Records from a dataset
____________________
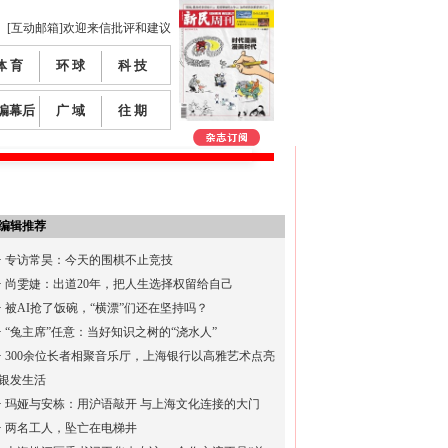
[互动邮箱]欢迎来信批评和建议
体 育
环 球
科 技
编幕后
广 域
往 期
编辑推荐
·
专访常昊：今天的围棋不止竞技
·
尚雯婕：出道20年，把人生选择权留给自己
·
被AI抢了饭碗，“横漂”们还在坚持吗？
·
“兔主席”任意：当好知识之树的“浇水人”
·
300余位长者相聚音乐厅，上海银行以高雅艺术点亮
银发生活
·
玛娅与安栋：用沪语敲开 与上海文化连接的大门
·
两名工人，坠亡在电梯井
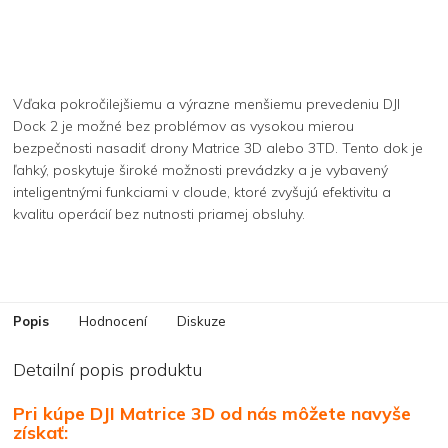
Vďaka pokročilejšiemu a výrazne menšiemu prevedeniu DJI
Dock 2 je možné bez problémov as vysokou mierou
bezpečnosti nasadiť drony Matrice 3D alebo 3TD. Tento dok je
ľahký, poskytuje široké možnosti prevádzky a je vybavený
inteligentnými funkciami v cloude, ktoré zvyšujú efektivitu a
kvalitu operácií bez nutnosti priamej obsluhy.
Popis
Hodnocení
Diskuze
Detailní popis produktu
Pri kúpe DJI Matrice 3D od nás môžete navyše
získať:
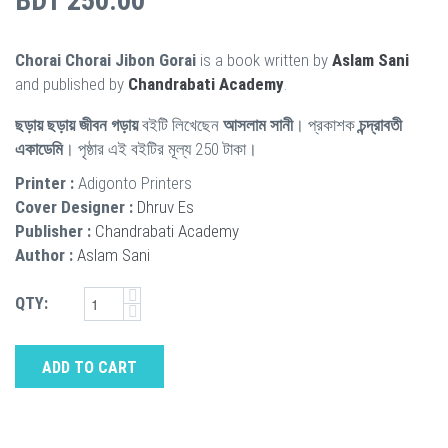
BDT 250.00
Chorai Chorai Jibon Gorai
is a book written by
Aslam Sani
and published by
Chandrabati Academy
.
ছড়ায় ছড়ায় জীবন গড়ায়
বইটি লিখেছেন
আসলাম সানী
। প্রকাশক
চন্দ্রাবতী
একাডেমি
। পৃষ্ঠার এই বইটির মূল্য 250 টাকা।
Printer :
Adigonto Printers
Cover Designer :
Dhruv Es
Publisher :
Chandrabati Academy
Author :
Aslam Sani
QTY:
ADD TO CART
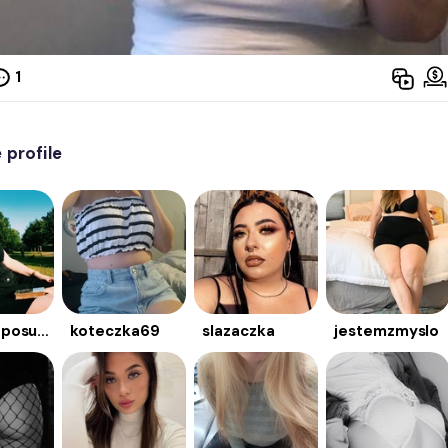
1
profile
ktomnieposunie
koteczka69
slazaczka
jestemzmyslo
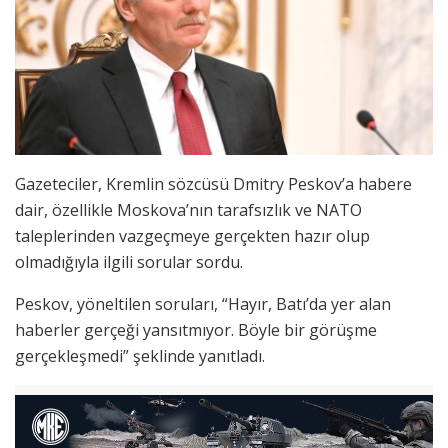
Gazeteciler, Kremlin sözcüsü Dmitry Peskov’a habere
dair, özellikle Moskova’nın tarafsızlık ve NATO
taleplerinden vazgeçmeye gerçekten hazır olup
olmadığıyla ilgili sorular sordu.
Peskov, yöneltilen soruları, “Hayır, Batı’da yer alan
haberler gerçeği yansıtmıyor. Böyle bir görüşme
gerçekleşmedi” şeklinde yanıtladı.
____________________
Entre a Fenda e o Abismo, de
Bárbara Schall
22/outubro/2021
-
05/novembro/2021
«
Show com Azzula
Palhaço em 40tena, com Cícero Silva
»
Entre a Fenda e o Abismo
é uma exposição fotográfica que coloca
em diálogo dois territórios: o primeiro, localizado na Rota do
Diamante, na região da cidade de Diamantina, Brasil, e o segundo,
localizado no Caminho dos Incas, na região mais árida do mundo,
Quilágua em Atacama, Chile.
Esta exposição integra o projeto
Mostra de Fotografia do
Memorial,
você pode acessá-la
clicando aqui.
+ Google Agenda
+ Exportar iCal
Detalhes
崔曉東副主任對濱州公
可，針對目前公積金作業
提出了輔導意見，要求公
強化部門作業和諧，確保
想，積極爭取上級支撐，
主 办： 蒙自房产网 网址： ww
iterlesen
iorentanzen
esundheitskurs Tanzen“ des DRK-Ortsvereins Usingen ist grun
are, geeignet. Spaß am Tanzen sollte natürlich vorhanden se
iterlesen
____________________
__Work order__: Rewrite the data from the line containing "Entre a Fenda e o Abismo, de" up to and including the line containing "em diálogo dois", with "Abismo" replaced by "Precipício" and everything else left unchanged.

__Solution to this task__:
Entre a Fenda e o Precipício, de
Bárbara Schall
22/outubro/2021
-
05/novembro/2021
«
Show com Azzula
Palhaço em 40tena, com Cícero Silva
»
Entre a Fenda e o Precipício
é uma exposição fotográfica que coloca
em diálogo dois territórios: o primeiro, localizado na Rota do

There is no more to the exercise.